We found the gene encoding osteopontin in equine genome and confirmed its expression in the equine oviduct fluid throughout follicle growth and maturation. Thus, equine oviduct cells secrete osteopontin like porcine, human and bovine oviduct cells [17,84,85]. Our results showed a slight increase of equine IVF rate with 10 μg ml-1 bovine osteopontin although it was not significant. In bovine species, the co-incubation of spermatozoa and oocytes with 10 μg ml-1 bovine osteopontin before IVF increases the fertilization and cleavage rates [18,19]. In pigs, supplementation of the IVF medium with 0.1 μg ml-1 rat osteopontin increases the cleavage rates and the percentage of blastocysts [17]. Although we tested a wide range of concentration of bovine osteopontin, no significant effect on equine IVF rates was observed. It could be suggested that despite a weak evolutionary distance between equine and bovine osteopontin, bovine osteopontin is too divergent and could not interact with equine gametes.
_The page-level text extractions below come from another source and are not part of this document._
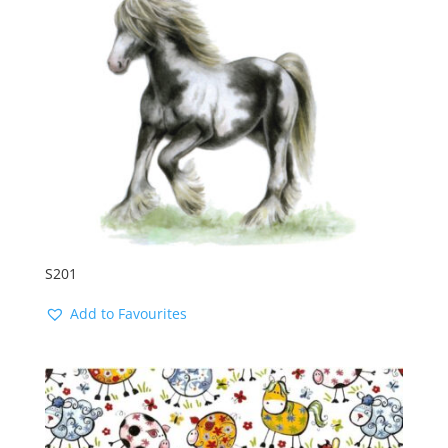
S201
Add to Favourites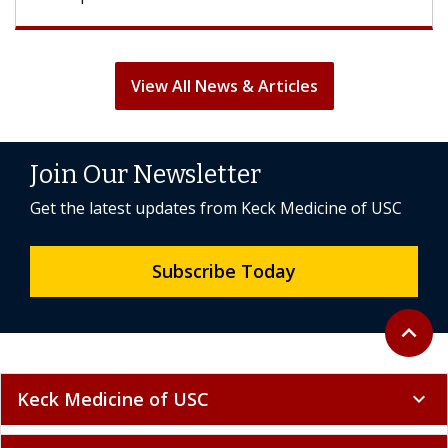
View All News & Articles
Join Our Newsletter
Get the latest updates from Keck Medicine of USC
Subscribe Today
Back to 
expand_less
Keck Medicine of USC
expand_more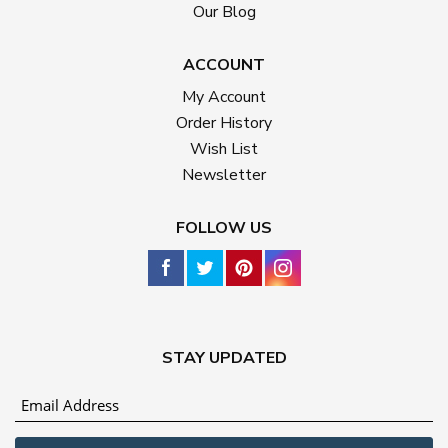
Our Blog
ACCOUNT
My Account
Order History
Wish List
Newsletter
FOLLOW US
STAY UPDATED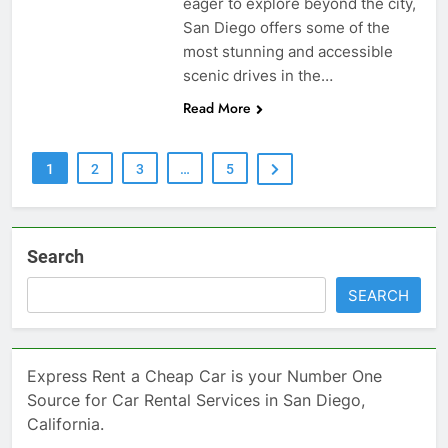
eager to explore beyond the city,
San Diego offers some of the
most stunning and accessible
scenic drives in the…
Read More
1
2
3
…
5
Search
SEARCH
Express Rent a Cheap Car is your Number One
Source for Car Rental Services in San Diego,
California.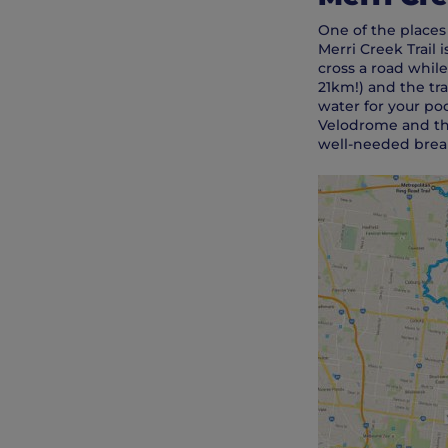
One of the places
Merri Creek Trail 
cross a road while
21km!) and the tra
water for your po
Velodrome and the
well-needed break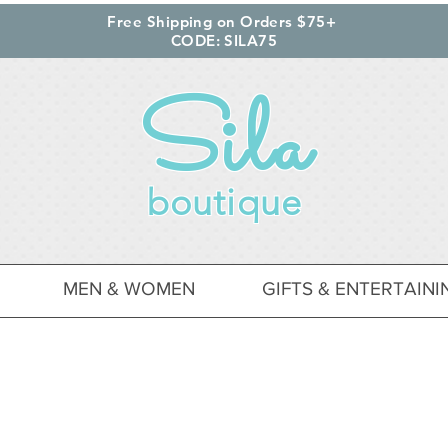
Free Shipping on Orders $75+
CODE: SILA75
Sila
boutique
MEN & WOMEN
GIFTS & ENTERTAINI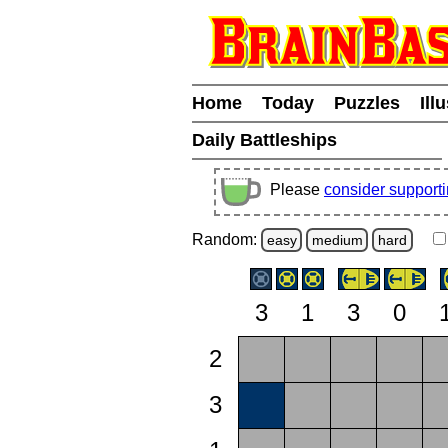
Home
Today
Puzzles
Ill
Daily Battleships
Please
consider support
Random:
easy
medium
hard
3
1
3
0
2
3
We found the gene encoding ANP A in equine genome and confirmed its expression in the equine oviduct fluid throughout follicle growth and maturation. In cattle, pig and human, ANP A is also present in the oviduct [21,22,88]. Despite a weak evolutionary distance between equine and human ANP A, the presence of human ANP A with equine gametes did not improve the IVF rates. Nevertheless, human ANP A can have an effect on heterologous cells since 1 nmol l-1 of human ANP A improve the IVF in porcine species [22]. In human, porcine and bovine species, 1 or 10 nmol l-1 of human or rat ANP A incubated with spermatozoa improve the acrosome reaction of spermatozoa [21,22,89]. We could hypothesize that human ANP A did not interact with equine gametes in our conditions, or that the concentration of ANP A was not efficient.

Due to the limited number of equine oocytes available for studies, few conditions were tested in our experiments. Further studies would be necessary to test osteopontin and ANP from other species, other concentrations, sperm preparations and IVF conditions.
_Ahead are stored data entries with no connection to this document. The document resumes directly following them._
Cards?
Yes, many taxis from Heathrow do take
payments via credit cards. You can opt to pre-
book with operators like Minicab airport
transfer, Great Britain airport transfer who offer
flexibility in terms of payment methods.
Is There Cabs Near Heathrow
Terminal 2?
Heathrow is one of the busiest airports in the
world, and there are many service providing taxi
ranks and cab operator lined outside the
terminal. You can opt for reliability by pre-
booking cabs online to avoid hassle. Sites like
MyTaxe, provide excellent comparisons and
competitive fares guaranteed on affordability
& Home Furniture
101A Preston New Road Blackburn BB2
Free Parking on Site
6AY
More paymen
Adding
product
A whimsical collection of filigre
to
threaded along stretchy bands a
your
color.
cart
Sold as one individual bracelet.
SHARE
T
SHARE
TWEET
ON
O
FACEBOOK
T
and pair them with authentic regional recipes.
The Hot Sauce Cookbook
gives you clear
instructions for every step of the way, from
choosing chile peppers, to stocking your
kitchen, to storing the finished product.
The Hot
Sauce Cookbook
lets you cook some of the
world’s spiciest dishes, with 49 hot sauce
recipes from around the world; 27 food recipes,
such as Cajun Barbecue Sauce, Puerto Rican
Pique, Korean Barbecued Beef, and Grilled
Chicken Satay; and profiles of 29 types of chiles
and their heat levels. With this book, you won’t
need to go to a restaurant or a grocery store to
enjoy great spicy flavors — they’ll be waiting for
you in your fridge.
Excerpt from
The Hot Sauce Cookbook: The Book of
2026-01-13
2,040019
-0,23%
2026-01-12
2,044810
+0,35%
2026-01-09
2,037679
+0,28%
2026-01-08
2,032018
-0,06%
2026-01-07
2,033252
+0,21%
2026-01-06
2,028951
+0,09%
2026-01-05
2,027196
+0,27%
Finally, the oviduct fluid contains many proteins and some of them have been identified in pig and cattle [90-93]. The proteins that are involved in equine IVF may be different from osteopontin and ANP A, and several candidates have to be tested. Moreover, osteopontin and ANP A could be involved in fertilization through interactions with other oviductal proteins to facilitate sperm-oocyte interaction. Further experiments would be necessary to characterize the proteins from equine oviduct and study their role in equine IVF.
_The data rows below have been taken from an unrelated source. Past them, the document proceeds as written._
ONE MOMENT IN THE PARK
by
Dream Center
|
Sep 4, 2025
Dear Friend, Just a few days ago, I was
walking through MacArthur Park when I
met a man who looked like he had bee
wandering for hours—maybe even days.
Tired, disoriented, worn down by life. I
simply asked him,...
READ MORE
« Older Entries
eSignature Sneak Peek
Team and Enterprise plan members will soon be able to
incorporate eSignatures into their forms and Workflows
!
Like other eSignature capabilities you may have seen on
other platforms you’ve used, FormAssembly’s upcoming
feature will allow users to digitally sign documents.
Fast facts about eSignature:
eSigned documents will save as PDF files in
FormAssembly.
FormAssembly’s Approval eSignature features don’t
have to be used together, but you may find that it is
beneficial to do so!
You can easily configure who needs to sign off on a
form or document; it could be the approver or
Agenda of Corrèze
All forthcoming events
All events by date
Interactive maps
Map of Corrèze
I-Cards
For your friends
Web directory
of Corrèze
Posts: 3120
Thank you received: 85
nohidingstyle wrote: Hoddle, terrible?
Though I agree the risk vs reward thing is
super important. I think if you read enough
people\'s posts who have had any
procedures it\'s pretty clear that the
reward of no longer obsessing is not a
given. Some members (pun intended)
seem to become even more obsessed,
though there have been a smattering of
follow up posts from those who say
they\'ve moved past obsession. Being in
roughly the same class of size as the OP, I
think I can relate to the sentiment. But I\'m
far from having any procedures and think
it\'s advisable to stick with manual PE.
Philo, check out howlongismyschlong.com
Our study showed that the surface plasmon resonance technique is a new and efficient method to detect molecules secreted by oviduct epithelial cells. This technology allows qualitative analysis of complex fluid, measurement of analyte concentration, and determination of affinity of molecular interaction in real time, without the need for a molecular tag or label [94,95]. It appears to be a sensitive and powerful tool to study the molecules and the molecular interactions involved in the mechanism of fertilization.

Conclusion

In conclusion, our study reports beneficial effects of equine or porcine oviduct epithelial cells co-culture on equine IVF rates even if these remain low. We showed that OVGP1 is maybe a pseudogene in equine genome, and that osteopontin and ANP A are expressed in the equine oviduct. The role of these molecules remains under question, and further studies are in process to clarify this point.

Competing interests

The authors declare that they have no competing interests.

Authors' contributions

SM, MK, SC, GP and GG participated in the design of the study. SM, SC, GP and GG wrote the manuscript. SM, MK, CD and GG performed the experiments 1 to 4 and 7. SM, CD, SD, GD and GG performed the experiment 5. SM, CD, SC, GP, PM and GG performed the experiment 6. All authors read and approved the final manuscript.